I think the member for Barton unintentionally placed interest rates as being the reason for people being unable to purchase homes, which is a fairly unusual statement bearing in mind that interest rates, relatively speaking, are still low compared with what they have been historically.

I am sorry, Mr Deputy Speaker, but that is just plain economically illiterate to simply argue that the notional level of interest is now low, that there was a higher level previously. I would have to grant that the level now is much less notionally than the level of interest was when the member for Bennelong was Treasurer. When the member for Bennelong was Treasurer, we had double-digit interest rates. We also had a double-digit inflation rate and a double-digit unemployment rate. It may be correct to say that, on a notional basis, if you do a straight comparison between the interest rates and say that 7.7 per cent is less than 10.9 per cent, which is what the interest rate was in January 1983 when the member for Bennelong was Treasurer, then one is lower than the other. But what you have to take into account is the effective rate of interest. What is the effective rate of interest? You work out the effective rate of interest by taking away the inflation rate from the interest rate.

The people in the Reserve Bank know and understand this, and I would hazard a guess that the people in the National Australia Bank who are actually running this scheme know and understand it as well. It is not just the headline rate; it is the effective rate of interest. That is why, if you look at the rate of inflation over the period of the Labor government—over the 13 years—you will see that we had a five per cent rate of inflation over that period. What you had under the Fraser period was a 10 per cent rate of inflation. We had high unemployment during that period. There was equally high unemployment during the Fraser period because of the recession of 1982-83.
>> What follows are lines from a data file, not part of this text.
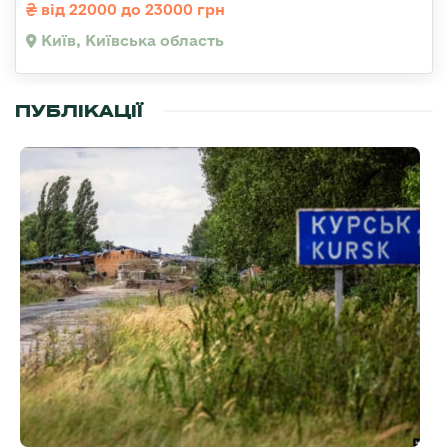
від 22000 до 23000 грн
Київ, Київська область
ПУБЛІКАЦІЇ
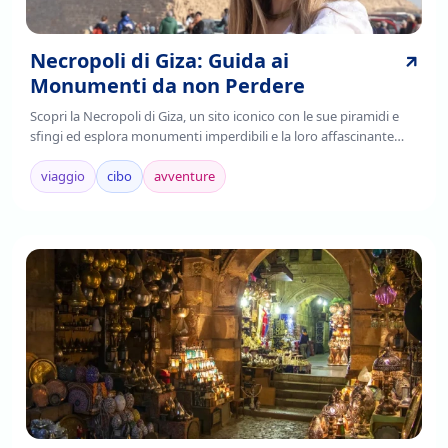
Necropoli di Giza: Guida ai
Monumenti da non Perdere
Scopri la Necropoli di Giza, un sito iconico con le sue piramidi e
sfingi ed esplora monumenti imperdibili e la loro affascinante
storia. Leggi di più!
viaggio
cibo
avventure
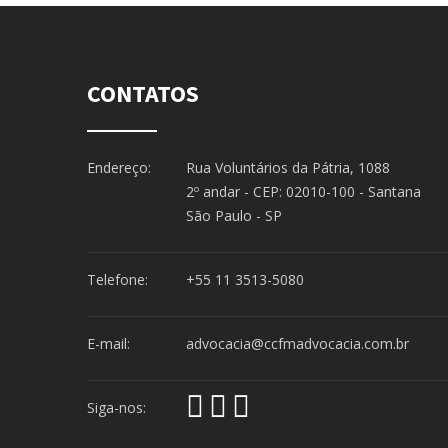
CONTATOS
Endereço:
Rua Voluntários da Pátria, 1088
2º andar - CEP: 02010-100 - Santana
São Paulo - SP
Telefone:
+55 11 3513-5080
E-mail:
advocacia@ccfmadvocacia.com.br
Siga-nos:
The impact on interest rates and how that directly impacts on people in the defence forces is told in this way—not in terms of the headline rate but in terms of the difference between the inflation rate and that rate. If you look at affordability, if you look at the question of just the comparison between how much people owe and how much those interest rates are, the indexes simply prove this. I think the index was 39.6 in terms of affordability in the Keating period. That is versus the housing affordability rate of 39.4 during the Howard period. The higher numbers indicate a greater degree of affordability in that situation, and this is what Labor has been arguing now for some time. The lower interest rate is based on the fact that inflation was smashed as a result of policies to deal with the recession. It should have been smashed for all time, but it has been increasing.

Let us look at the impact in terms of what this government had as its foundation in 1996. There was an inflation rate of 2.9 per cent. That inflation rate and the fact that inflation was smashed and contained have allowed a lower rate of interest in the subsequent period. We face the situation where, because of low inflation and relatively low perceived mortgages, and because of people taking up housing, we have had an explosion in the cost of that housing. It is the key reason why we need to look at affordability for defence personnel. That is the key reason why we need to have a review of this program.

The dramatic increase in cost is not just a result, as the Prime Minister would put it, of the fact that people are wealthier. There is a question of whether or not people can actually afford this. Given the historically low level of home ownership within the defence forces compared to the population at large, we desperately and urgently need this review. It should have happened already. It should happen in the next 12 months. (Time expired)

Debate (on motion by Mr Wakelin) adjourned.